* _Change detection data_
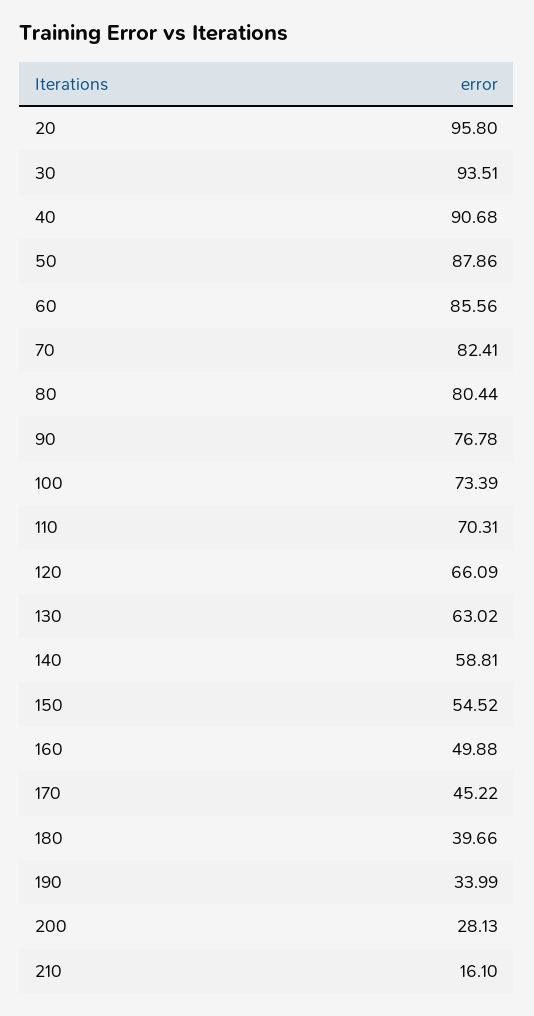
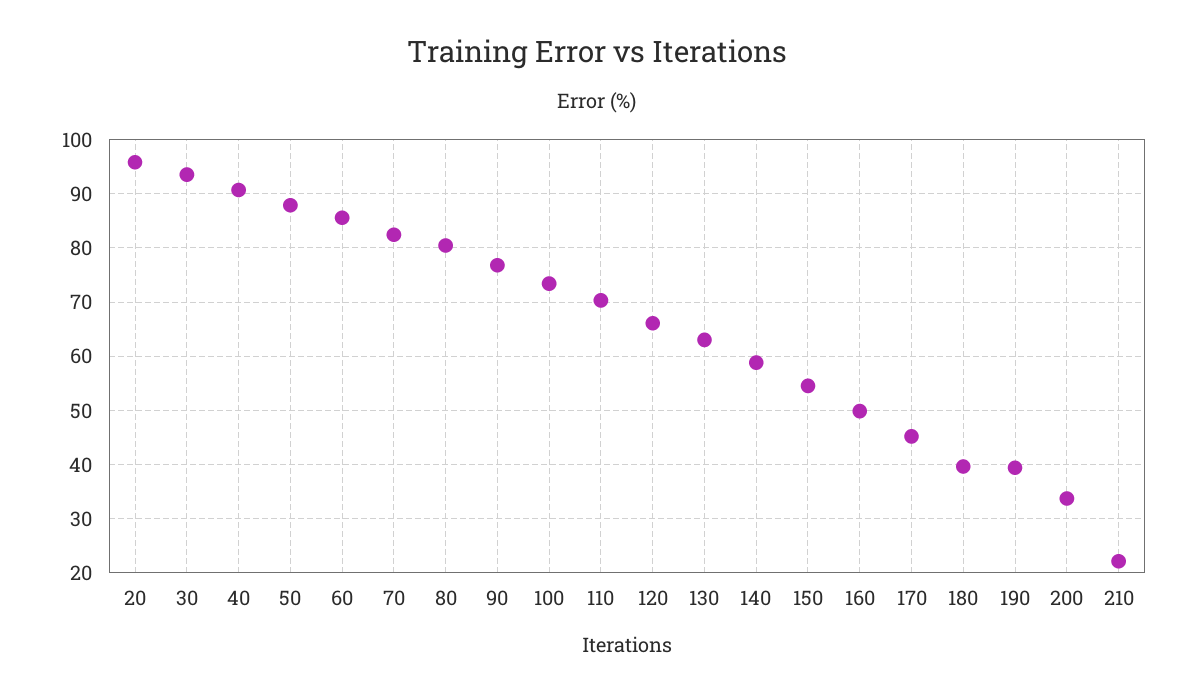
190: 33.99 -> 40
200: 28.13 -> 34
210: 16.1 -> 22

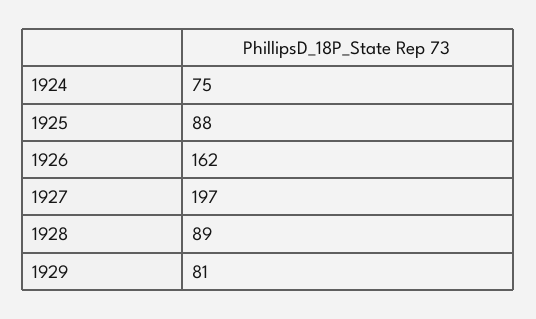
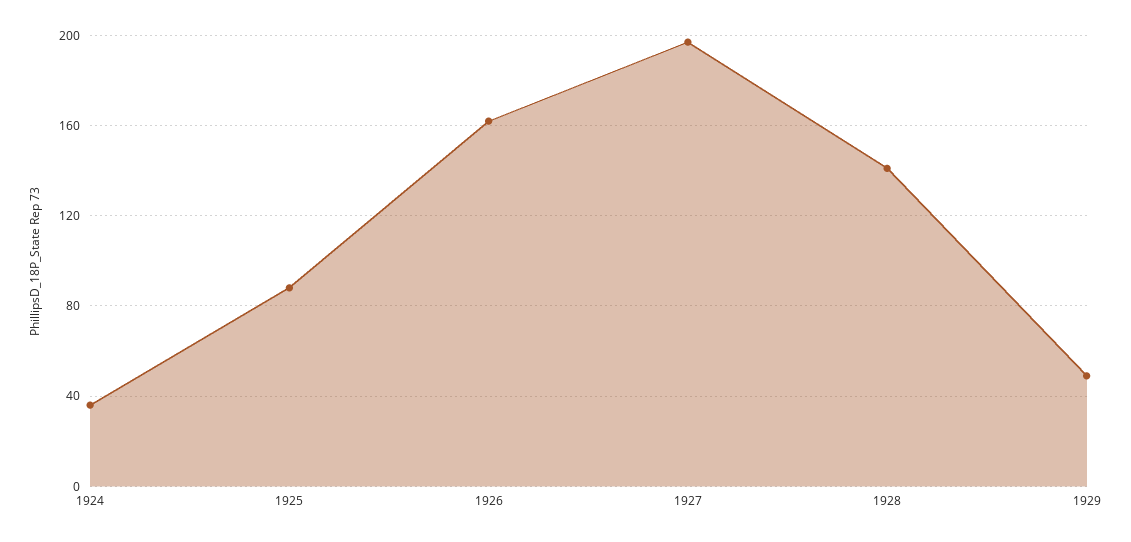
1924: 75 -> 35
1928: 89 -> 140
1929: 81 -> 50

* _WHAT YOU ARE ASKED TO DO_
When you print the records above, keep them exact and leave out the pictures.

* _RESULT_
190: 33.99 -> 40
200: 28.13 -> 34
210: 16.1 -> 22

1924: 75 -> 35
1928: 89 -> 140
1929: 81 -> 50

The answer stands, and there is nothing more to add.